Location
- 5363 44th Street Southeast Grand Rapids, Michigan 49512 United States
- Coordinates: 42°53′06″N 85°32′04″W﻿ / ﻿42.8850°N 85.5344°W

Information
- Type: Public, Charter
- Motto: Where attitude meets altitude
- Established: 2010; 16 years ago
- Founders: Dick DeVos, Betsy DeVos
- CEEB code: 231687
- CEO: Nicole Gasper
- Teaching staff: 37.36 (FTE) (2022–23)
- Grades: 9–12
- Gender: Coeducational
- Enrollment: 605 (2022–23)
- Student to teacher ratio: 16.19 (2022–23)
- Campus size: 67,500 sq. ft.
- Campus type: Airport
- Colors: Blue and Orange
- Team name: Aviators Athletics
- Website: westmichiganaviation.org

= West Michigan Aviation Academy =

Public aviation charter high school in Grand Rapids, Michigan, US

West Michigan Aviation Academy (WMAA) is a charter high school in Grand Rapids, Michigan (U.S.). Students have the option of completing flight training and obtaining a private pilot certificate. US News and World Report ranks the school the 26th best in Michigan.

The school is well-renounced and is ranked in the top 5% of all public high schools worldwide. Students tend to outperform the state average on standardized tests.

==History==
In 2010, pilot and billionaire Dick DeVos established WMAA on the suggestion of his wife, Betsy DeVos. The academy is a tuition-free public charter high school. The initial enrollment of 80 students assembled for the Fall term of 2010 in a 25000 ft2 renovated office facility located on the grounds of the Gerald R. Ford International Airport.

They quickly realized that more space would be needed and it wasn't long before expansion plans were on the drafting board.
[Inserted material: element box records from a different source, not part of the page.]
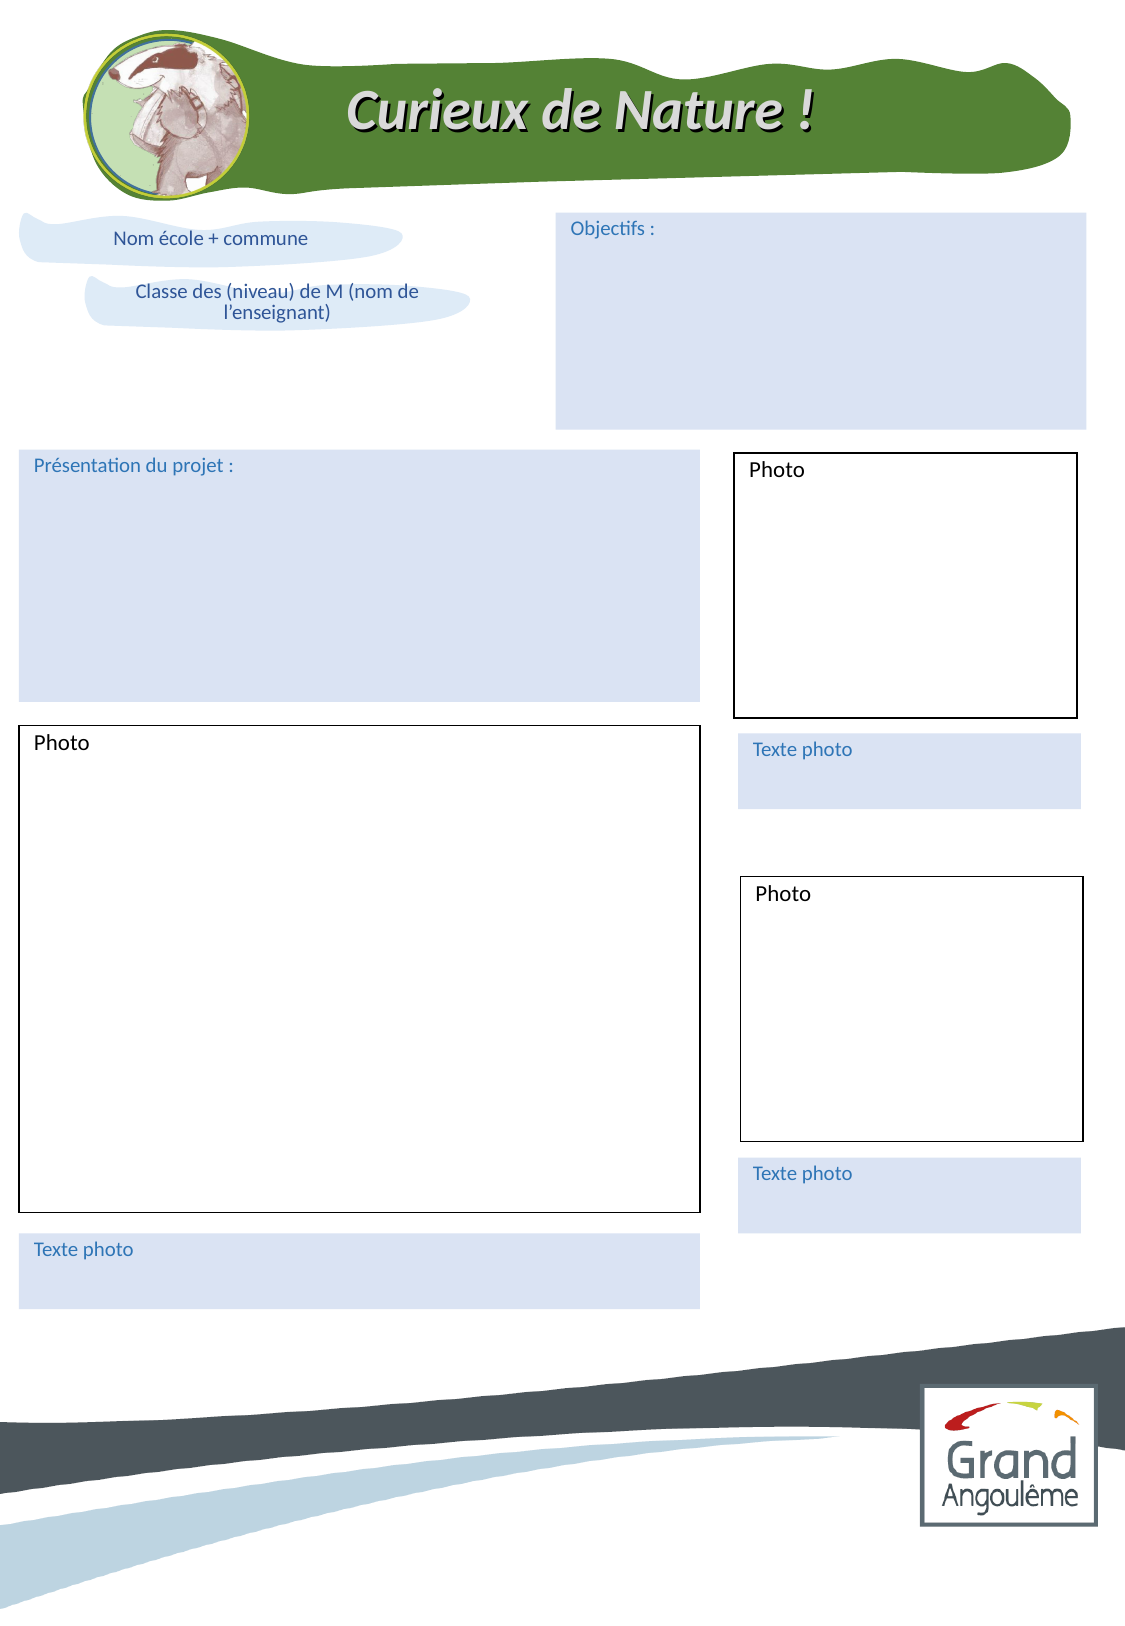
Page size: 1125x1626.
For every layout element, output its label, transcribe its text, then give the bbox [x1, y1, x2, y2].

text_box Texte photo [18, 1233, 700, 1310]
picture [70, 24, 261, 214]
picture [0, 1312, 1125, 1625]
text_box Curieux de Nature ! [261, 52, 1071, 195]
text_box Nom école + commune [18, 212, 403, 268]
text_box Photo [18, 725, 700, 1213]
text_box Photo [734, 453, 1077, 719]
text_box Objectifs : [555, 212, 1087, 430]
text_box Classe des (niveau) de M (nom de l’enseignant) [84, 276, 471, 331]
text_box Présentation du projet : [18, 449, 700, 702]
text_box Photo [740, 876, 1084, 1142]
text_box Texte photo [738, 733, 1081, 810]
text_box Texte photo [738, 1157, 1081, 1234]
On the first day of the 2012–13 school year, more than 240 Freshmen, Sophomores, and Juniors found their high school home had expanded with a new 42,500 sq. ft. addition. This new addition enabled not only expansion in space, but also in curriculum, student life, and aviation programs. The new building gave the academy the capacity to educate 500 students.

In 2014, the school administration expected to have a population of 500 for the upcoming fall semester.

Due to high demand for attendance, the school operates on a lottery system to admit students.

The school, like many others, went fully-remote during the COVID-19 pandemic.

In the fall of 2022, the school opened a new facility named the Flight Training Center that houses many of their aviation courses and serves as a hangar for the school's airplanes.